Take, for example, the story of Stephen Blackwood, president of Ralston College in Savannah, Georgia.
Blackwood in an op-ed published Sunday in the Wall Street Journal said his mother, who was diagnosed with carcinoid cancer in 2005, reportedly lost her health insurance because of Obamacare.
And now she allegedly can’t get treatment for her cancer.
“(I)n November, along with millions of other Americans, she lost her health insurance,” Blackwood said. “She’d had a Blue Cross/Blue Shield plan for nearly 20 years. It was expensive, but given that it covered her very expensive treatment, it was a terrific plan. It gave her access to any specialist or surgeon, and to the Sandostatin and other medications that were keeping her alive.”
Sandostatin is a drug that slows tumor growth. It also helps combat fatigue, nausea and gastrointestinal dysfunction, he explained.
But with the implementation of President Obama’s law, Blackwood’s mother lost access to what could be a life-saving drug.
“Her old plan, now considered illegal under the new health law, had been canceled,” Blackwood said.
And that was only the beginning.
“Because the exchange website in her state (Virginia) was not working, she went directly to insurers’ websites and telephoned them, one by one, over dozens of hours,” he said. “As a medical-office manager, she had decades of experience navigating the enormous problems of even our pre-ObamaCare system. But nothing could have prepared her for the bureaucratic morass she now had to traverse.”

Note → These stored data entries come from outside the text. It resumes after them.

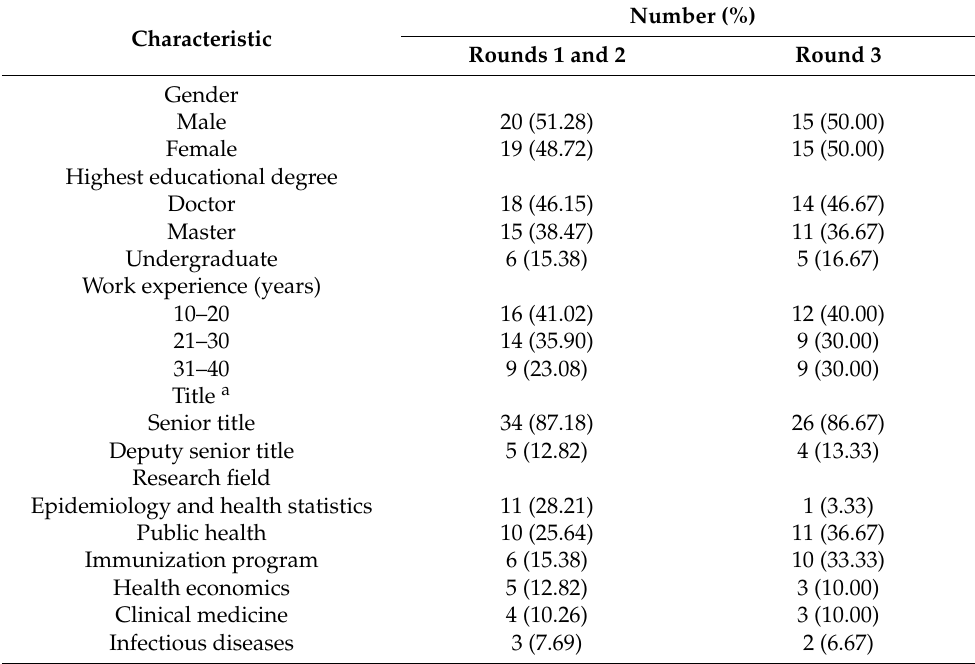
Table 1. Demographic characteristics of the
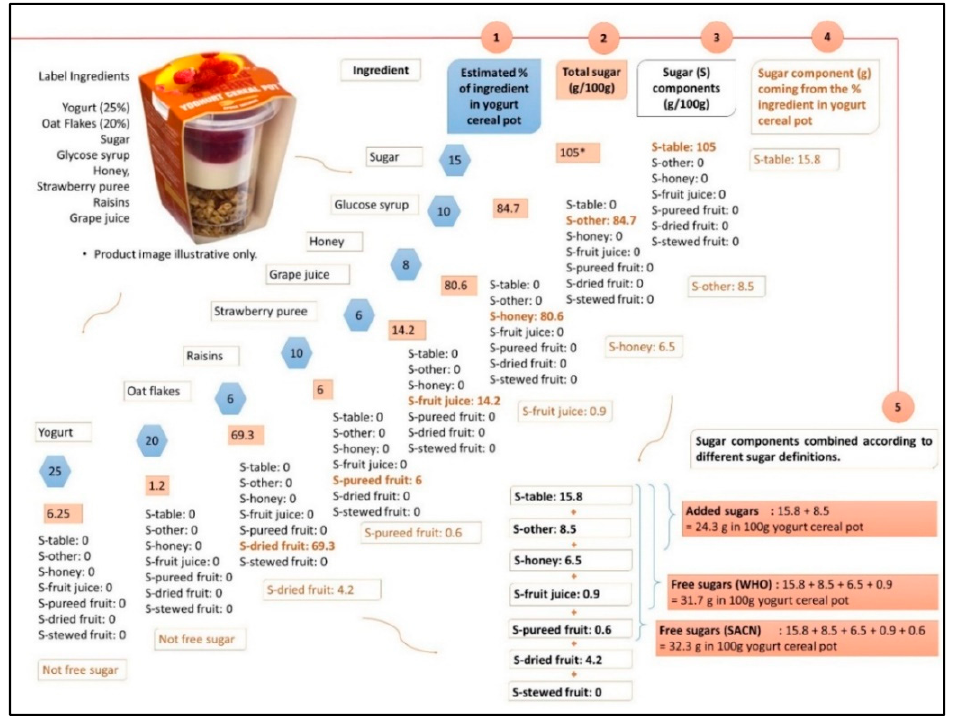
Figure 1. Steps for the estimation of free sugars and added sugars. * Sugar values expressed as monosaccharide equivalents which can exceed 100 g per 100 g of food because on hydrolysis 100 g of a disaccharide such as sucrose gives 105 g monosaccharide (glucose and fructose) [25]. S-table: sugar-table, S-other: sugar-other, S-honey: sugar-honey, S-fruit juice: sugar-fruit juice, S-fruit puree: sugar-fruit puree, S-stewed fruit: sugar-stewed fruit and S-dried fruit: sugar-dried fruit. WHO: World Health Organization. SACN: Scientific Advisory Committee on Nutrition.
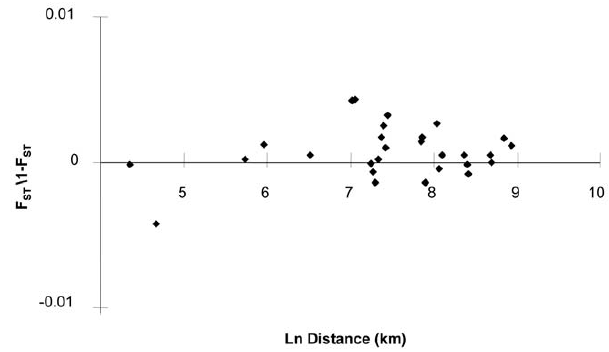
Figure 2. Isolation by distance based on microsatellites in northern fur seals including the relationship between genetic distance, pairwise comparisons of rookeries and the natural log of the geographic distance between the rookery pairs.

His mother eventually tracked down and signed up for a plan that she hoped would fit her needs.
“The enrollment agent said that after she met her deductible, all treatments and medications—including those for her cancer—would be covered at 100%. Because, however, the enrollment agents did not—unbelievable though this may seem—have access to the ‘coverage formularies’ for the plans they were selling, they said the only way to find out in detail what was in the plan was to buy the plan,” he said.
Having exhausted all other options, she reportedly went ahead and signed up for the plan and was approved on Nov. 22.
But in January, she saw her that plan still had not updated on her online Humana account.
So she called to see if her plan was active and was told over and over again that she didn’t have anything to worry about.
Then it happened.
“(O)n Feb. 12, just before going into (yet another) surgery, she was informed by Humana that it would not, in fact, cover her Sandostatin, or other cancer-related medications. The cost of the Sandostatin alone, since Jan. 1, was $14,000, and the company was refusing to pay,” Blackwood said.
“The news was dumbfounding. This is a woman who had an affordable health plan that covered her condition. Our lawmakers weren’t happy with that because . . . they wanted plans that were affordable and covered her condition. So they gave her a new one. It doesn’t cover her condition and it’s completely unaffordable,” he added. “ObamaCare made my mother’s old plan illegal, and it forced her to buy a new plan that would accelerate her disease and death.”
As of this writing, Blackwood’s 58-year-old mother, the same woman who raised him and his nine siblings and helped manage his father’s medical practice for three decades, reportedly awaits an appeal with her insurer.
“Will this injustice be remedied, for her and for millions of others? Or is my mother to die because she can no longer afford the treatment that keeps her alive?” Blackwood asked. “The ‘Affordable’ Care Act is a brutal, Procrustean disaster. In principle, it violates the irreducible particularity of human life, and in practice it will cause many individuals to suffer and die. We can do better, and we must.”